Tool options can also be specified, but normally the defaults should be set up appropriately in the client itself:

TOOL_OP=-custom_op1
TOOL_OP=-custom_op2

Lines beginning with # are considered comments.

When drrun is passed the option string -t toolname, it looks for tools/toolname.drrun64 or tools/toolname.drrun32 and reads the file to determine the client library to use and the default DynamoRIO options. This makes for a simpler launching command, rather than the end user needing to name the exact location of the client library. For example, this command:

bin64/drrun -t mytool -tool_option1 -tool_option2 -- myapp

can be made to expand to this equivalent command:

bin64/drrun -mytool_dr_option1 -mytool_dr_option2 -c tools/mytool/libmytool.so -tool_option1 -tool_option2 -- myapp

For more extensive actions on launching the tool, a custom front-end executable can be created that replaces drrun by using drinjectlib, drconfiglib, and drfrontendlib. These three libraries facilitate creating cross-platform tools for configuring and launching applications under Dr. Memory. For more information about the interfaces they provide, see their header files: dr_inject.h, dr_config.h, dr_frontend.h.

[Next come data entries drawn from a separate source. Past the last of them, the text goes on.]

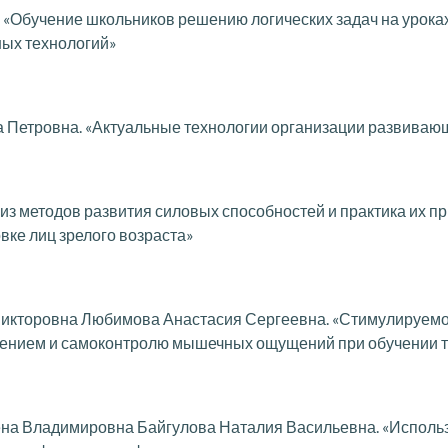
 «Обучение школьников решению логических задач на урок
ых технологий»
 Петровна. «Актуальные технологии организации развивающе
ализ методов развития силовых способностей и практика их
вке лиц зрелого возраста»
икторовна Любимова Анастасия Сергеевна. «Стимулируемое
ением и самоконтролю мышечных ощущений при обучении те
а Владимировна Байгулова Наталия Васильевна. «Использ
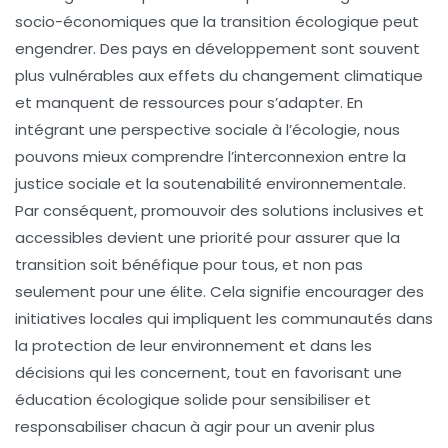
socio-économiques que la transition écologique peut
engendrer. Des pays en développement sont souvent
plus vulnérables aux effets du
changement climatique
et manquent de ressources pour s’adapter. En
intégrant une perspective sociale à l’écologie, nous
pouvons mieux comprendre l’interconnexion entre la
justice sociale
et la
soutenabilité environnementale
.
Par conséquent, promouvoir des solutions inclusives et
accessibles devient une priorité pour assurer que la
transition soit bénéfique pour tous, et non pas
seulement pour une élite. Cela signifie encourager des
initiatives locales qui impliquent les communautés dans
la protection de leur environnement et dans les
décisions qui les concernent, tout en favorisant une
éducation écologique solide pour sensibiliser et
responsabiliser chacun à agir pour un avenir plus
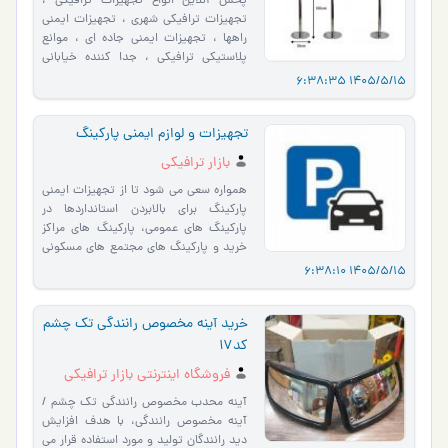
پخش آنلاین انواع تجهیزات ترافیکی ،
تجهیزات ترافیکی شهری ، تجهیزات ایمنی
راهها ، تجهیزات ایمنی جاده ای ، موانع
پلاستیکی ترافیکی ، جدا کننده خیابانی
ترافیکی ، مانع پل�…
1405/5/15 6:38:35
تجهیزات و لوازم ایمنی پارکینگ
بازار ترافیکی
همواره سعی می شود تا از تجهیزات ایمنی
پارکینگ برای بالابردن استانداردها در
پارکینگ های عمومی، پارکینگ های مراکز
خرید و پارکینگ های مجتمع های مسکونی
استفاده شود، تجه…
1405/5/15 6:38:10
خرید آینه مخصوص رانندگی تک چشم
کد17
فروشگاه اینترنتی بازار ترافیکی
آینه محدب مخصوص رانندگی تک چشم /
آینه مخصوص رانندگی، با هدف افزایش
دید رانندگان تولید و مورد استفاده قرار می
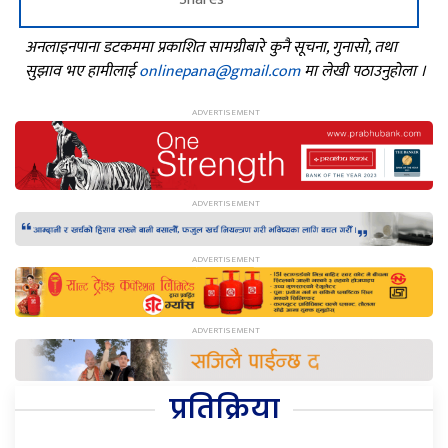
अनलाइनपाना डटकममा प्रकाशित सामग्रीबारे कुनै सूचना, गुनासो, तथा
सुझाव भए हामीलाई
onlinepana@gmail.com
मा लेखी पठाउनुहोला ।
प्रतिक्रिया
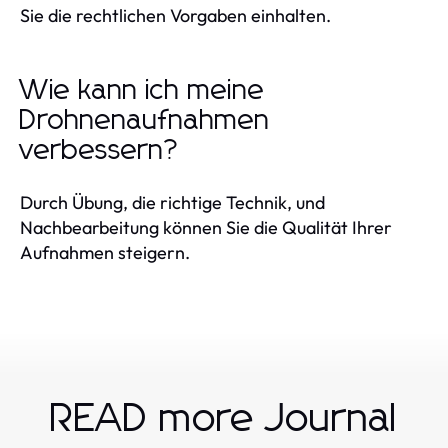
Sie die rechtlichen Vorgaben einhalten.
Wie kann ich meine
Drohnenaufnahmen
verbessern?
Durch Übung, die richtige Technik, und
Nachbearbeitung können Sie die Qualität Ihrer
Aufnahmen steigern.
READ more Journal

A custom front-end executable can be invoked via a drrun -t configuration file using one of the following lines:

FRONTEND_ABS=/absolute/path/to/front-end

or

FRONTEND_REL=relative/path/to/front-end/from/DynamoRIO/root

This will cause drrun to transfer control to the specified front-end executable, passing any tool arguments (including client paths, if CLIENT{,32,64}_{ABS,REL} appears after the FRONTEND_* command) followed by "--" and the target application command line.

The path to the DynamoRIO install base can be included in the front-end options via this line

TOOL_OP_DR_PATH

The DynamoRIO runtime options can be included in a single token, preceded by a prefix, via this line, using "-dr_ops" as an example prefix:

TOOL_OP_DR_BUNDLE=-dr_ops

A warning message can be presented up front to the user with:

USER_NOTICE=This tool is currently experimental. Please report issues to mytool.com/issues.